(Records from a data collection)
####

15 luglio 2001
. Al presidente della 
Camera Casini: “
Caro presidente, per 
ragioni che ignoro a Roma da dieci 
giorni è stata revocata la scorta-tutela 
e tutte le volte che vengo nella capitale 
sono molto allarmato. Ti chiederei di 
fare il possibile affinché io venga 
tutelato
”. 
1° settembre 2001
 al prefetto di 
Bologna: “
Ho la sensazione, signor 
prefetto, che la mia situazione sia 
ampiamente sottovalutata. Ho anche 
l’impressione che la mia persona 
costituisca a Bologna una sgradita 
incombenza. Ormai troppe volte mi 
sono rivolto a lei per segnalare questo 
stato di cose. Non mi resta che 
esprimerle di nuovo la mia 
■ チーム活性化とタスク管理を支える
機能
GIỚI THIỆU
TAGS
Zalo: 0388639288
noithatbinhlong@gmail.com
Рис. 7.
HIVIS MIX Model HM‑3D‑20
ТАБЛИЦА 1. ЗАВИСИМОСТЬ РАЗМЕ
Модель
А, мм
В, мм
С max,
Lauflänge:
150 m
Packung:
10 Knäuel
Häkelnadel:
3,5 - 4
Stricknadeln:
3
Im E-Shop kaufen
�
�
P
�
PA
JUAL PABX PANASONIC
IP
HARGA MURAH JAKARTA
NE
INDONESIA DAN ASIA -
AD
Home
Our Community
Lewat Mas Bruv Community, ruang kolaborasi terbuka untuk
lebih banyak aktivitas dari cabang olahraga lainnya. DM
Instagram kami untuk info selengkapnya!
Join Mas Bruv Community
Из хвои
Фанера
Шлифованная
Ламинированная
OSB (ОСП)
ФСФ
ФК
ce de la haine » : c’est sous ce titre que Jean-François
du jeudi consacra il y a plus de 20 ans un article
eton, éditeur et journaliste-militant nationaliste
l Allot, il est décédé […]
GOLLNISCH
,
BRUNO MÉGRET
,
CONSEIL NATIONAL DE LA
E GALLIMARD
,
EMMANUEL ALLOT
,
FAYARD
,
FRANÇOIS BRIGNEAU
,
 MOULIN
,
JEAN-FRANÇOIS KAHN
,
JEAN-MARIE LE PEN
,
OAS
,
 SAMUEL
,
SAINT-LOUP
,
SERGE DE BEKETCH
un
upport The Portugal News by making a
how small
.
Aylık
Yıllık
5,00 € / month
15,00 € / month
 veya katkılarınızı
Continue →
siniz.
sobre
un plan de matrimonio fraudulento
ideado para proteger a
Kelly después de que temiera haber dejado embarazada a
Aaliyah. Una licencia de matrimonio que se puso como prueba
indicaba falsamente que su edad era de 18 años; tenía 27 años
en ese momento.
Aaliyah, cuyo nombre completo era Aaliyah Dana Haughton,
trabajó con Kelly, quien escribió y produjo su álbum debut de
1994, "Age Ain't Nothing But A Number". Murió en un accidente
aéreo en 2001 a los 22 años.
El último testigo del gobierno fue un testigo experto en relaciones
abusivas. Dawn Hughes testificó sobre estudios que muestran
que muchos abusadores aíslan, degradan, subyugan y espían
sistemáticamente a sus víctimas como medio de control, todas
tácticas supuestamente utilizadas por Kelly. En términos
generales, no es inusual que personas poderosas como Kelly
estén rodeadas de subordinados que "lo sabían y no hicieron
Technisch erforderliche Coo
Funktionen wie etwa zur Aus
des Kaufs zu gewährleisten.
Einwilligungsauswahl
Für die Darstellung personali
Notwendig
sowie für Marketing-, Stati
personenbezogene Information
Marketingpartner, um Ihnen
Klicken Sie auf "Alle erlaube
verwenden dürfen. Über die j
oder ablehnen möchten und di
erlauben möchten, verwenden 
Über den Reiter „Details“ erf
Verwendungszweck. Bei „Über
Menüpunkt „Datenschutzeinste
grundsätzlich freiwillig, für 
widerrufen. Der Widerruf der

####

_EXERCISE AIM_
Please write out the entries above in full, exactly as they read.

_PROBLEM SOLUTION_
15 luglio 2001
. Al presidente della 
Camera Casini: “
Caro presidente, per 
ragioni che ignoro a Roma da dieci 
giorni è stata revocata la scorta-tutela 
e tutte le volte che vengo nella capitale 
sono molto allarmato. Ti chiederei di 
fare il possibile affinché io venga 
tutelato
”. 
1° settembre 2001
 al prefetto di 
Bologna: “
Ho la sensazione, signor 
prefetto, che la mia situazione sia 
ampiamente sottovalutata. Ho anche 
l’impressione che la mia persona 
costituisca a Bologna una sgradita 
incombenza. Ormai troppe volte mi 
sono rivolto a lei per segnalare questo 
stato di cose. Non mi resta che 
esprimerle di nuovo la mia 
■ チーム活性化とタスク管理を支える
機能
GIỚI THIỆU
TAGS
Zalo: 0388639288
noithatbinhlong@gmail.com
Рис. 7.
HIVIS MIX Model HM‑3D‑20
ТАБЛИЦА 1. ЗАВИСИМОСТЬ РАЗМЕ
Модель
А, мм
В, мм
С max,
Lauflänge:
150 m
Packung:
10 Knäuel
Häkelnadel:
3,5 - 4
Stricknadeln:
3
Im E-Shop kaufen
�
�
P
�
PA
JUAL PABX PANASONIC
IP
HARGA MURAH JAKARTA
NE
INDONESIA DAN ASIA -
AD
Home
Our Community
Lewat Mas Bruv Community, ruang kolaborasi terbuka untuk
lebih banyak aktivitas dari cabang olahraga lainnya. DM
Instagram kami untuk info selengkapnya!
Join Mas Bruv Community
Из хвои
Фанера
Шлифованная
Ламинированная
OSB (ОСП)
ФСФ
ФК
ce de la haine » : c’est sous ce titre que Jean-François
du jeudi consacra il y a plus de 20 ans un article
eton, éditeur et journaliste-militant nationaliste
l Allot, il est décédé […]
GOLLNISCH
,
BRUNO MÉGRET
,
CONSEIL NATIONAL DE LA
E GALLIMARD
,
EMMANUEL ALLOT
,
FAYARD
,
FRANÇOIS BRIGNEAU
,
 MOULIN
,
JEAN-FRANÇOIS KAHN
,
JEAN-MARIE LE PEN
,
OAS
,
 SAMUEL
,
SAINT-LOUP
,
SERGE DE BEKETCH
un
upport The Portugal News by making a
how small
.
Aylık
Yıllık
5,00 € / month
15,00 € / month
 veya katkılarınızı
Continue →
siniz.
sobre
un plan de matrimonio fraudulento
ideado para proteger a
Kelly después de que temiera haber dejado embarazada a
Aaliyah. Una licencia de matrimonio que se puso como prueba
indicaba falsamente que su edad era de 18 años; tenía 27 años
en ese momento.
Aaliyah, cuyo nombre completo era Aaliyah Dana Haughton,
trabajó con Kelly, quien escribió y produjo su álbum debut de
1994, "Age Ain't Nothing But A Number". Murió en un accidente
aéreo en 2001 a los 22 años.
El último testigo del gobierno fue un testigo experto en relaciones
abusivas. Dawn Hughes testificó sobre estudios que muestran
que muchos abusadores aíslan, degradan, subyugan y espían
sistemáticamente a sus víctimas como medio de control, todas
tácticas supuestamente utilizadas por Kelly. En términos
generales, no es inusual que personas poderosas como Kelly
estén rodeadas de subordinados que "lo sabían y no hicieron
Technisch erforderliche Coo
Funktionen wie etwa zur Aus
des Kaufs zu gewährleisten.
Einwilligungsauswahl
Für die Darstellung personali
Notwendig
sowie für Marketing-, Stati
personenbezogene Information
Marketingpartner, um Ihnen
Klicken Sie auf "Alle erlaube
verwenden dürfen. Über die j
oder ablehnen möchten und di
erlauben möchten, verwenden 
Über den Reiter „Details“ erf
Verwendungszweck. Bei „Über
Menüpunkt „Datenschutzeinste
grundsätzlich freiwillig, für 
widerrufen. Der Widerruf der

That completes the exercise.